In this example, although the only distinct UIDs that you see are [1,6,7], you can in fact know that in total there are at least 5 distinct UIDs, because the last bucket has a count of 5. There might also be some heuristics you can use to increase the number of distinct UIDs. For instance, say you have the following:

min=5, max=12, count = 3 min = 12, max = 21, count = 4

Then you know that there are at least 6 distinct UIDs, because you know that the 3 UIDs in the second bucket greater than 12 cannot be in the first bucket.

I also think it would be ok to make some statistical assumptions about the likelihood of collisions in the buckets. For instance, suppose you have the following:

min=5, max=982, count = 4 min = 12, max = 1002, count = 6

And suppose also that you know that the UID space is well populated (by which I mean that most of the values between 5 and 1002 are valid UIDs for one user or another). Then statistically it is highly probable that the unknown UIDs are different, so you can increase the count above that which you strictly know to be true. So instead of saying that there are 4 distinct UIDs in the above case, you are probably safe to say there are 8 or 9. The fact that this will sometimes be wrong is not really a problem. It only becomes a problem if the attacker can somehow exploit this, and I think that would be really hard.

With these kinds of heuristics, I think the min/max approach will work well. In other words, I think it will be rare that the min/max approach suppresses a * bucket that the old approach would not have suppressed.

yoid2000 commented 6 years ago

in the case of running aggregators over text values, we will need to use a hashing function to gather the statistics; that hashing function will imply emulation on certain backends, like mongodb. Is that ok?

Could you clarify this? I'm not sure what you are referring to.

obrok commented 6 years ago

in the case of running aggregators over text values, we will need to use a hashing function to gather the statistics; that hashing function will imply emulation on certain backends, like mongodb. Is that ok?

It seems that if doing a no-uid query triggers emulation, then we might as well perform the query normally. Or am I misunderstanding something?

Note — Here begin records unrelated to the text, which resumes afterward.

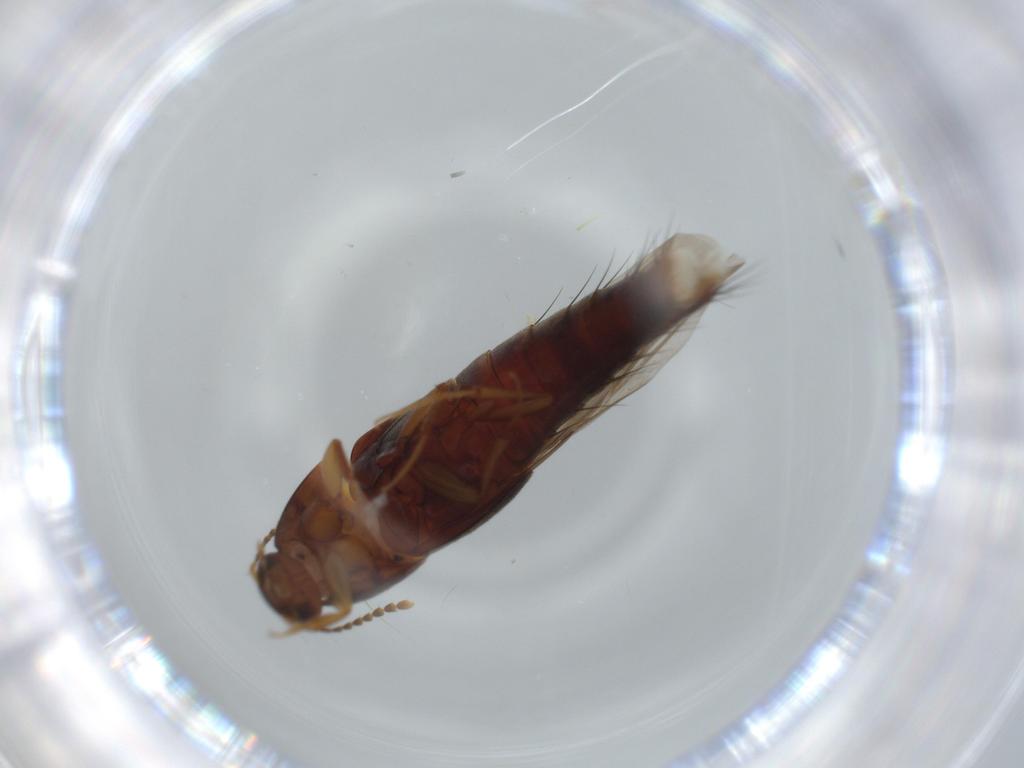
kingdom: Animalia
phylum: Arthropoda
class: Insecta
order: Coleoptera
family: Staphylinidae
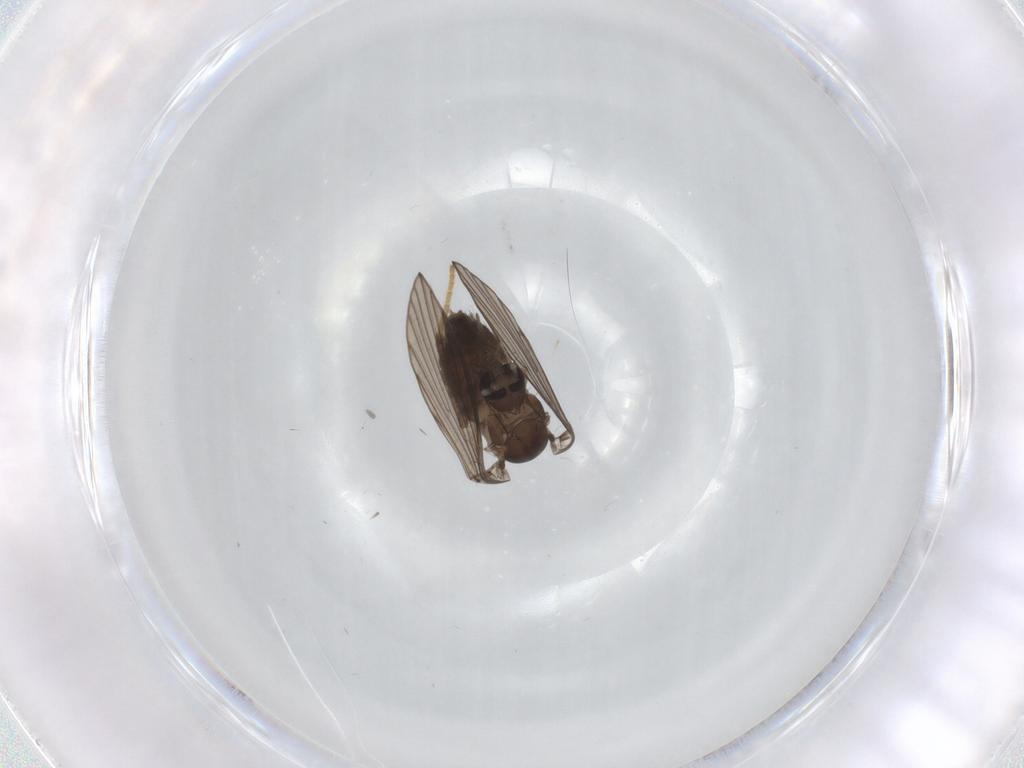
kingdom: Animalia
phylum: Arthropoda
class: Insecta
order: Diptera
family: Psychodidae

sebastian commented 6 years ago

It seems that if doing a no-uid query triggers emulation, then we might as well perform the query normally. Or am I misunderstanding something?

I wonder about that too.

in the case of running aggregators over text values, we will need to use a hashing function to gather the statistics; that hashing function will imply emulation on certain backends, like mongodb. Is that ok?

Could you clarify this? I'm not sure what you are referring to.

In a very high number (maybe even majority) of cases, the uid-column isn't numerical, but rather a string (or arbitrary) value of some sort. If we want to calculate the min/max uid value, we would, if I understand @cristianberneanu right, have to hash the values first, which makes the min/max values for all intents and purposes useless?

sebastian commented 6 years ago

It seems that if doing a no-uid query triggers emulation, then we might as well perform the query normally. Or am I misunderstanding something?

I wonder about that too.

Well, I guess that is still to be seen... It might be faster to do the emulated no-uid aggregation in the cloak rather than running the full traditional anon.